倒是一看就是娇生惯养的祝云苓,一路行来,虽然满脸疲惫,但从始至终却没有抱怨过一句,这倒是令邓凡颇为刮目相看。
......
足足三个小时,三人这眼前的视野这才开阔起来。
望着前方不远,笼罩在夜幕中的小镇轮廓,早已疲惫不堪的三人,却是齐齐精神一阵,就连脚步都显得轻快了许多。
“这怒河镇,本事靠在怒河边的一个小村庄,世代以打渔为生,直到后来,靠着怒河的水利之便,这才逐渐发展成如今的规模。”
“......”
在祝云茯的一路介绍中,三人这才踏入小镇中。
夜幕中的怒河镇,却是显得格外清冷,虽然从街道两旁的建筑来看,这座小镇的规模,应该不比怒蛟县小。
但此时三人都满身疲惫,到也没有功夫去在意这些,随意在街道的拐角找到一家小店,邓凡立即上前敲门。
“谁啊!这才几更天啊,就来敲门!”
在一声极为不满的嘟囔声中,小店的大门这才慢慢打开,一个头戴破旧帷帽的脑袋,从门内探了出来。
“小二哥,不好意思,我等五人乃是山间的行脚客,因为对路况不熟,这才误了时辰,还请小二哥行个方便。”
正在祝云茯和店小二交流的时候,邓凡却摊开手掌,把手中的一枚银元递了上去:“给我们开几个房间,在准备一些饭菜送上来,其余的,就赏给你了...”
本来在祝云茯语言攻势下,神色已经开始松动的店小二,在看到邓凡手中的银元之后,顿时双眼一亮,一把接了过去,放在手中掂量了两下后,那一脸的睡意顿时消散一空,其而代之的这是满脸热情的笑容。
“原来是贵客临门,快...快请进,我这就去叫醒伙房和厨子,为几位客官准备热水和饭菜。”
在小二一脸热情的招呼声中,祝云苓悄无声息的从祝云茯身旁走过,一脸鄙夷的望着他,嘴中小声嘀咕道:“就这...还敢吹嘘自己在外闯荡江湖,经验丰富...”

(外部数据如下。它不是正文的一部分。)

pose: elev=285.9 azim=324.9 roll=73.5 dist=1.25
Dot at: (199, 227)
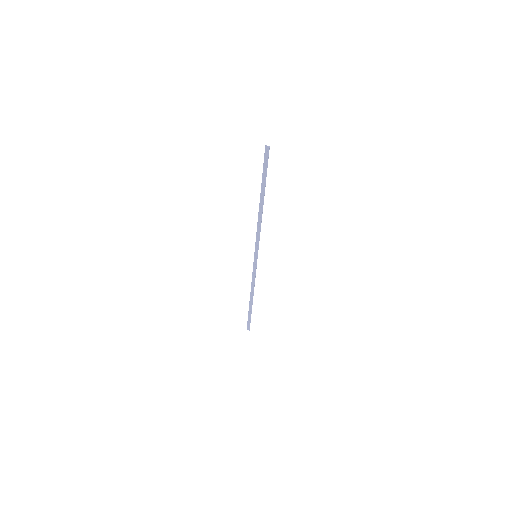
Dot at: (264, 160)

祝云苓的嘀咕声虽小,但邓凡和祝云茯都不是普通人,自然都是听到了的。
邓凡倒是没有太大的感觉,祝云茯却是脸色微微有些尴尬,目带一丝幽怨的望着邓凡。
泡了一个热腾腾的热水澡,三人就开始狼吞虎咽的对付起了桌上的饭菜。
虽然都是一些寻常小菜,味道也只能说是过得去,但三人却丝毫不嫌弃,吃的格外美味。
就连一向吃饭都细嚼慢咽的祝云苓,这一次也不例外,嘴上、手上的动作,都明显比平时快了许多。
实在是这两天,三人都露宿荒野,果腹只能是冷水加干粮,再加上今夜的一路紧赶慢赶,到此时,早已是饥肠辘辘。
“嗝...”
丝毫不顾形象的打了个饱嗝,祝云茯满脸舒坦的躺在圈椅之上感慨道:“吃饱喝足,正是舒坦...”

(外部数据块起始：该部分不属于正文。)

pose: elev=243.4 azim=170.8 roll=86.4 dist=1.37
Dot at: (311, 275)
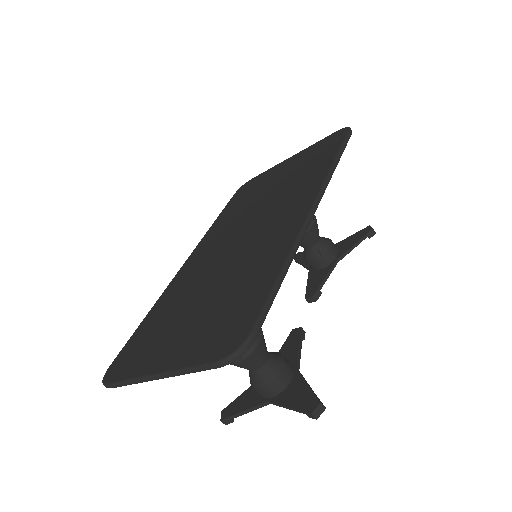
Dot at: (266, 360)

这一次祝云苓却是少见的没有出言挤兑,而是满脸赞同的感叹道:“我也从来没有觉得,原来能够填饱肚子,是这么幸福的一件事。”
“好了,时间也不早了,吃饱喝足,就早点睡吧!”
邓凡此时却是没有功夫陪这两兄妹瞎感慨,相比于刚来此世的那几年,这几天的经历对他来说,完全是小儿科。
他现在只有一个念头,那就是早点睡,毕竟明日一早,还要早起修行。
只有失去过,才会懂得珍惜,邓凡知道,在这混乱的世道,能够有一天三顿的饱饭,对于普通百姓而言,都是一件无比奢侈的事情。
而他现在每日大鱼大肉,生活所需一应不缺,这种生活,简直是普通百姓想都不敢想的神仙日子。
但他很清楚,他之所以能够拥有这一切,完全就是因为自身的实力,是以自从来到这个世界,他对于增强自身实力,始终保持着一种几乎病态的执着。
也正是这一份执着,他当初才敢冒着随时丢掉性命的风险,跑到县衙毛遂自荐,主动帮助费如鹤驱邪。
也正是因为这种执着,他才能够强压下身体本能的恐惧,深更半夜偷偷摸到乱葬岗中,把当时身体已经微微发臭的冥一用独轮车拖回家中,就那一次,就差点要了他的小命。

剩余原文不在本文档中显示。